An eight-year review of the Afro-American studies program released in 2009 examined the accomplishments of the program and surveyed students within it. Stevenson said the review demonstrated very strong support for the program to become its own department.

Janay Williams, who is pursuing an Afro-American studies minor, said she thinks the departmentalization will improve campus climate. The third-year microbiology, immunology and molecular genetics student added that the department’s resources could help educate a greater number of students about African American studies and build a more open community at UCLA.

But problems with the program’s budget came up throughout the departmentalization process.

In April 2013, Michael Meranze, then-chair of the College Faculty Executive Committee, which regulates academic programs at the undergraduate college, wrote a letter to the Academic Senate saying that the committee’s only worry about departmentalization was related to budget expenses.

Despite those concerns, Meranze said the committee fully supported the proposal and believed departmentalization would further improve the program and increase UCLA’s dedication to diversity on campus.

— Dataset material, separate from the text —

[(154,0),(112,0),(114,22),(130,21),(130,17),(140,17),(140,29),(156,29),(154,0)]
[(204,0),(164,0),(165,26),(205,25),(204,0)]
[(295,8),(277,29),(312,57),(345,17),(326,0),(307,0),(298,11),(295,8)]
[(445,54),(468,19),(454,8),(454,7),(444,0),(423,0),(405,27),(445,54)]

Stevenson said she hopes the African American studies department receives adequate resources, funding and space from the university, so it can move forward successfully.

One budget analysis of the department estimated that the transition would cost about $500,000, most of which would be used to pay new faculty. Following discussions about the budget, Alessandro Duranti, the dean of social sciences, and Sawyer agreed that the university would take a slow approach to funding the department and faculty would receive no new salaries or benefits, since their home departments would pay for them initially.

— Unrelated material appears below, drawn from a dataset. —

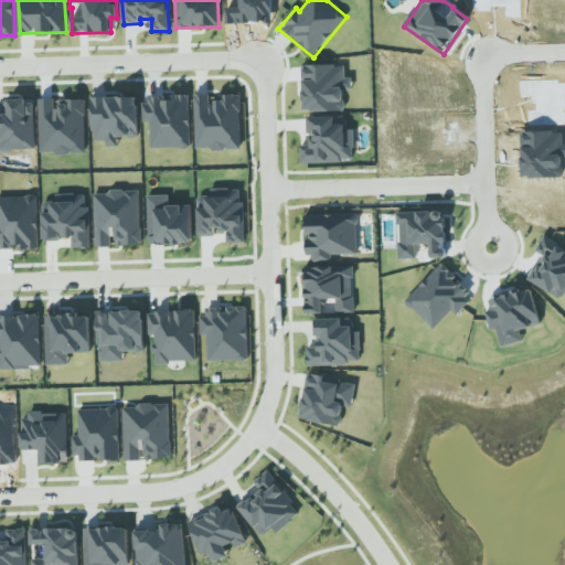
[(342,102),(342,66),(305,66),(305,110),(331,110),(331,102),(342,102)]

Kamilah Moore, chairwoman of the Afrikan Student Union and a fourth-year political science student, said she thinks the new department shows an increase in the support and validation of African American studies.

“Whatever my career choice is, I want to serve my community and it is important to know my history, which was left out throughout my schooling,” said Altagracia Alvarado, a first-year Afro-American studies and gender studies student.

Two other University of California schools – UC Berkeley and UC Santa Barbara – also have African-American studies departments.